**Input data**
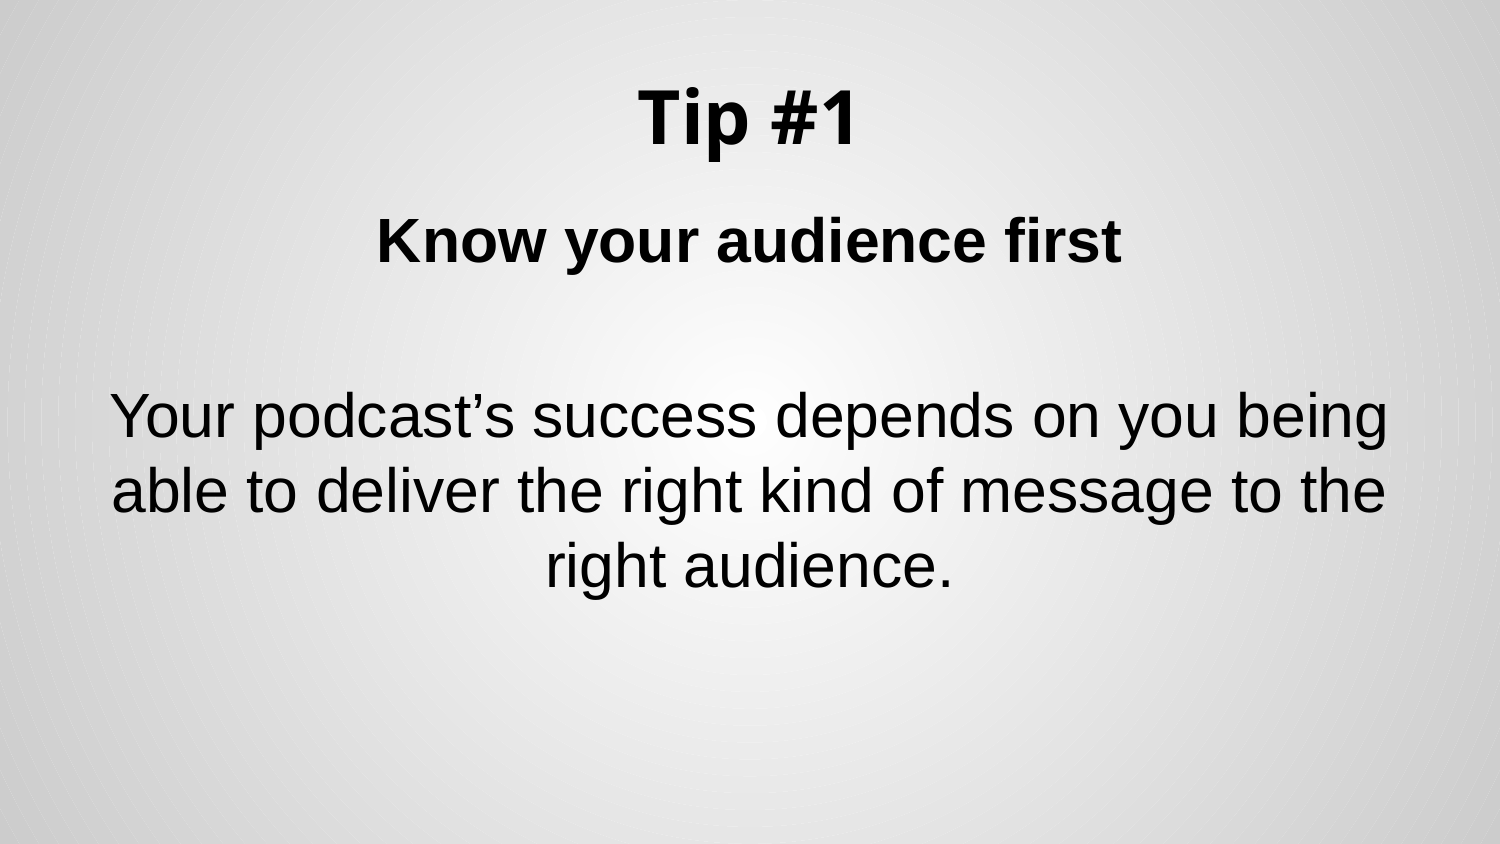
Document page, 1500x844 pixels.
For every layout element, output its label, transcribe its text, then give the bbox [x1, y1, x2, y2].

list Know your audience first Your podcast’s success depends on you being able to deliver the right kind of message to the right audience. [75, 185, 1425, 804]
title Tip #1 [75, 33, 1425, 175]
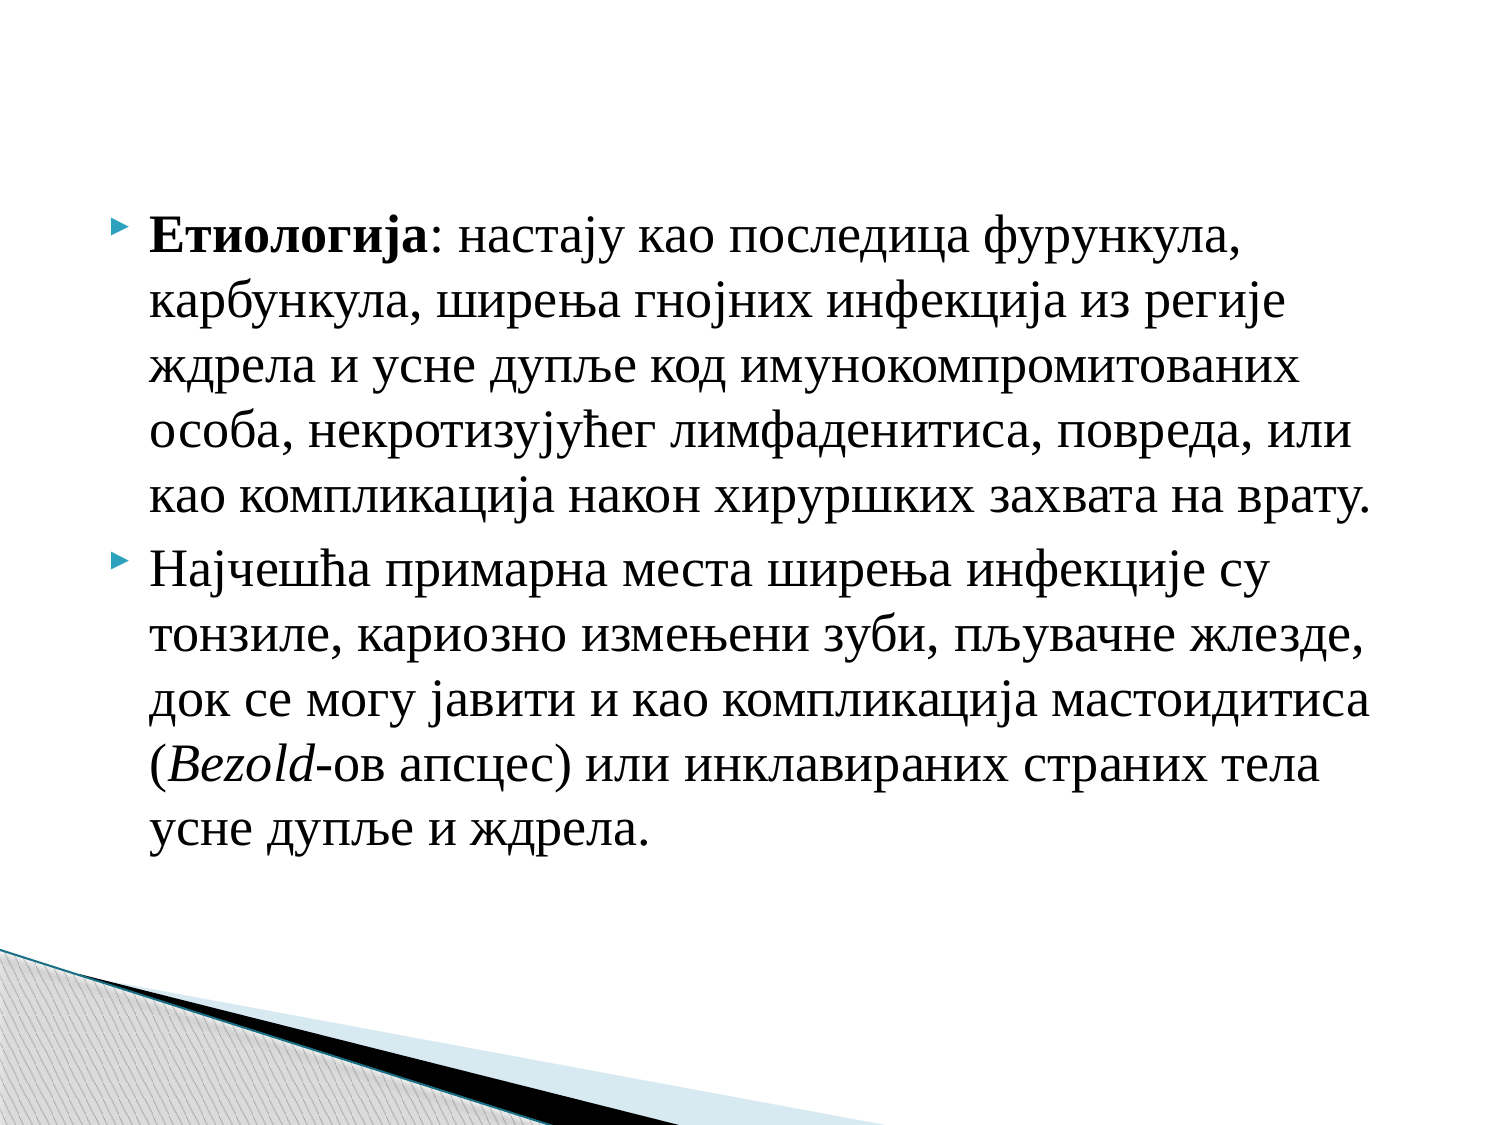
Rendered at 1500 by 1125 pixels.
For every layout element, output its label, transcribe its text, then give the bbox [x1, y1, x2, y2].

list Етиологија: настају као последица фурункула, карбункула, ширења гнојних инфекција из регије ждрела и усне дупље код имунокомпромитованих особа, некротизујућег лимфаденитиса, повреда, или као компликација након хируршких захвата на врату. Најчешћа примарна места ширења инфекције су тонзиле, кариозно измењени зуби, пљувачне жлезде, док се могу јавити и као компликација мастоидитиса (Bezold-ов апсцес) или инклавираних страних тела усне дупље и ждрела. [74, 191, 1426, 934]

**To do**
Restate, word for word, all of the material above, leaving out the images.

**Problem solution**
Document page, 1500x844 pixels.
For every layout element, output its label, transcribe its text, then give the bbox [x1, y1, x2, y2].

list Know your audience first Your podcast’s success depends on you being able to deliver the right kind of message to the right audience. [75, 185, 1425, 804]
title Tip #1 [75, 33, 1425, 175]
Rendered at 1500 by 1125 pixels.
For every layout element, output its label, transcribe its text, then give the bbox [x1, y1, x2, y2].

list Етиологија: настају као последица фурункула, карбункула, ширења гнојних инфекција из регије ждрела и усне дупље код имунокомпромитованих особа, некротизујућег лимфаденитиса, повреда, или као компликација након хируршких захвата на врату. Најчешћа примарна места ширења инфекције су тонзиле, кариозно измењени зуби, пљувачне жлезде, док се могу јавити и као компликација мастоидитиса (Bezold-ов апсцес) или инклавираних страних тела усне дупље и ждрела. [74, 191, 1426, 934]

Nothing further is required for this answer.